Let $X,Y$ be Banach space and $T:X\to Y$ bounded . If $T(X)$ has finite dimensional, then $T$ is compact.
Assume $\{y_i\}_{i=1}^N$ be a basis of $T(X)$ , $\{x_n\}$ be a bounded sequence in $X$, we have $$T(x_n)=\sum_1^N a_i(x_n)y_i$$ I want to show $\sup_{1\le i\le N}\sup_n |a_i(x_n)|\le M \lt \infty$. Since $\{z\in C| \,\,|z|\le M\}$ is compact , we can use subsequence trick to extract a convergent subsequence $\{T{x_n}_k\}$ .

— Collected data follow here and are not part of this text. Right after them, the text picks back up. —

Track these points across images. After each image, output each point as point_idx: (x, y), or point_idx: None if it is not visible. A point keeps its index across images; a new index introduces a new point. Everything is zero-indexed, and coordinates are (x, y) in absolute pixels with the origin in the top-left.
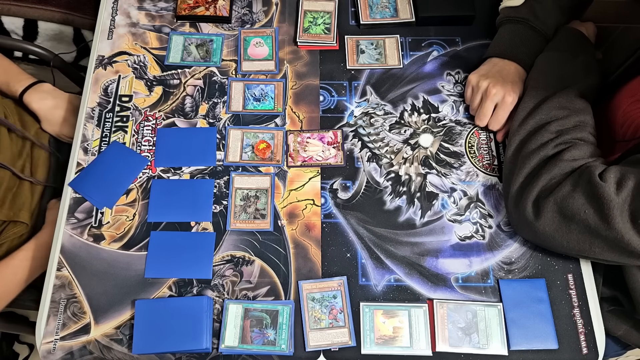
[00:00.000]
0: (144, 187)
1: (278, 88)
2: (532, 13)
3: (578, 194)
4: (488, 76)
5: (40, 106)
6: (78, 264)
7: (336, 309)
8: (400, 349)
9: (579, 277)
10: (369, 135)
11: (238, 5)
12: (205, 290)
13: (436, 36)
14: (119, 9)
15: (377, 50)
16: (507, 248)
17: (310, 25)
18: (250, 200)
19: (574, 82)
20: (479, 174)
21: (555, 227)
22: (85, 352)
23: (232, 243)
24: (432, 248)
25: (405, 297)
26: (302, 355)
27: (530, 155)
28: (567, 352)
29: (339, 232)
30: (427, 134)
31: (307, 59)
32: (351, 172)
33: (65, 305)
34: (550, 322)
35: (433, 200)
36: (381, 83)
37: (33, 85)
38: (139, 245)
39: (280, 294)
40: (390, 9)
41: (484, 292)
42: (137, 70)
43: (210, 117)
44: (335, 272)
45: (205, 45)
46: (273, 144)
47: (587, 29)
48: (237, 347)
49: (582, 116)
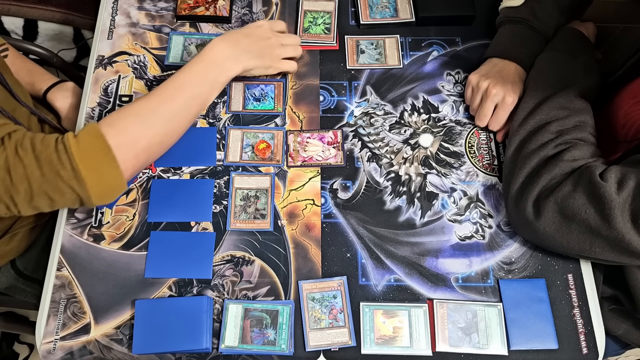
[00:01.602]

Since $T(X)$ is compact in $Y$ , in particular , $T(X)$ is bounded . If for a subsequence ${x_n}_k$ , we have $|a_i({x_n}_k)| \to \infty$ , it seems that this can lead to a contradiction . So let's consider the following question:
Let $Y$ be a Banach space , $A=span\{y_1,...,y_n\}$ be a $n$ dimensional subspace of $Y$ . $B$ is a bounded subspace of $A$. Then for each $y=\sum a_i(y) y_i \in B$ can we show that $$\sup_{1\le i \le n} \sup_{y \in B} |a_i(y)| \lt \infty $$ ?
If $Y$ is a Hilbert space , then we can orthogonormal $\{y_i\}$ and then the result follows . If we only assume $Y$ be a Banach space , can we have the same result?